In my opinion, parents should talk more candidly about how many hours they're pulling at home because the energy you put in as a spouse and parent is finite. We often ask about people's pay checks and whether we're getting the same salary or negotiating a better salary. But I know that I can't talk to another woman and mutually agree on what average housework is acceptable. Of course, this quota will be different for different family structures, but I wish the number of hours partners put into housework isn't received as complaining. But they are instead viewed as a desire for a division of labour that holds everyone accountable. Mentions of accountability take us back to where this story began, at our favourite coffee shop—a corner store of cardinal financial sins. I asked my partner what he thought about an app that tracks the division of labour in the home? He seemed stunned, and a small yet noticeable squirm escaped his body- partially because I might as well have told him to fight me. Or that all the Laksa I've been cooking is worthy of financial compensation. Fish balls, anyone? He took a moment to compose himself and argue that such a system would be toxic, that it could open a blame game between partners. Therefore, demonstrating that one partner is going more of the heavy lifting than the other. I squinted at him and asked, "isn't that kind of the point?" He elaborated that he has no issue being a "modern renaissance man" and a feminist. Still, he stressed that it shouldn't get to a point in your relationship where you feel like you can't turn to your partner and ask for help when you're tired of doing a lot of chores.
In a way, I see his point. I don't want to look at a screen and point out my housework stats. I can see that such an app could be an excellent measure to prevent being gaslighted in your relationship. But if you're getting gaslighted in your relationship in the first place? Run girl. Resuming a conversation about tumultuous relationships, I have some significant critiques of this personal experiment I conducted.

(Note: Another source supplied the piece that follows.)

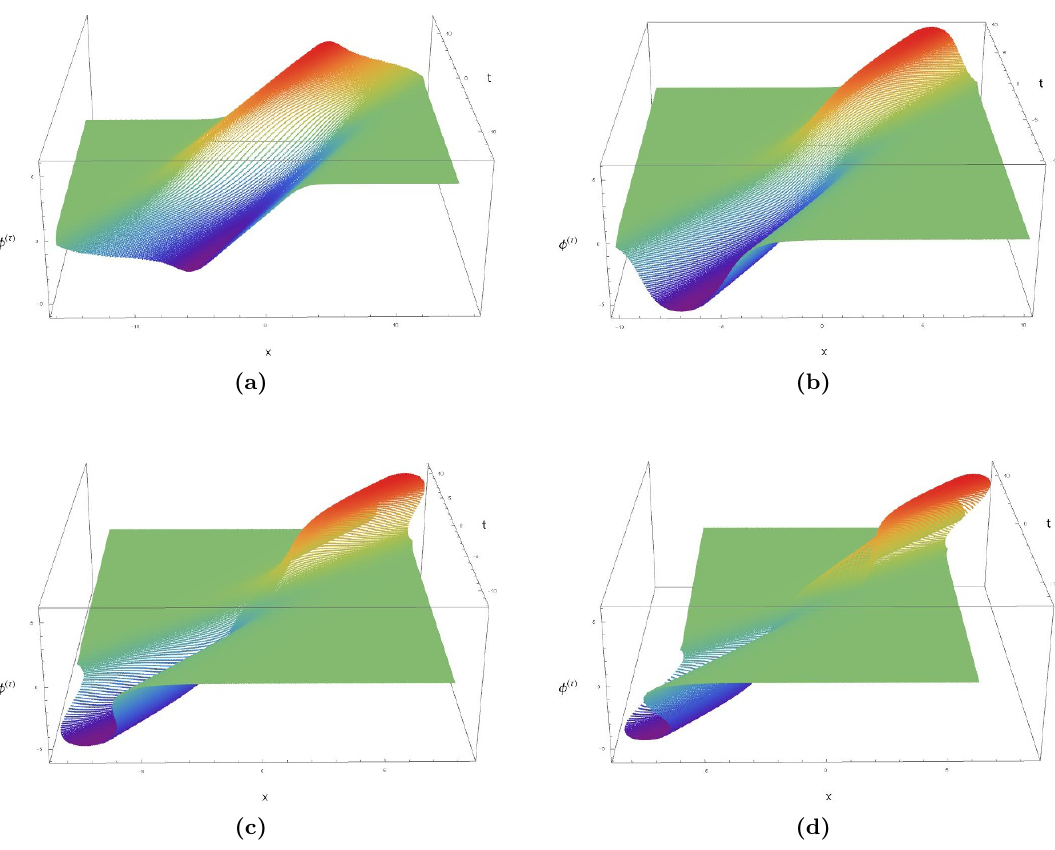
Figure 3. The T (cid:22) T -deformed two-kink solution ( m = (cid:12) = 1 ; a 1 = 2 ; a 2 = 3), for di(cid:11)erent values of the perturbation parameter (cid:28) . Figure 3b represents the undeformed solution. Figure 3a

Firstly, we didn't replicate the experiment across similar or different family configurations. Secondly, I hope this article didn't come across as condescending because most partners know they don't have to do all the chores themselves but still invariably manage the invisible load. Thirdly, the main point of this article wasn't just to 'spill the tea' in my personal life but to encourage you to find a sustainable and long-term solution to the division of labour. We both know that time is money, and your time doesn't have to be free.
What negotiations or stipulations do you have regarding sharing the invisible load with your partner? Does your partner take you out for bottomless mimosas if you do the housework on the weekend? Or maybe you both hold hands and look at which stocks you want to invest in together? You deserve rest, relaxation, and riches.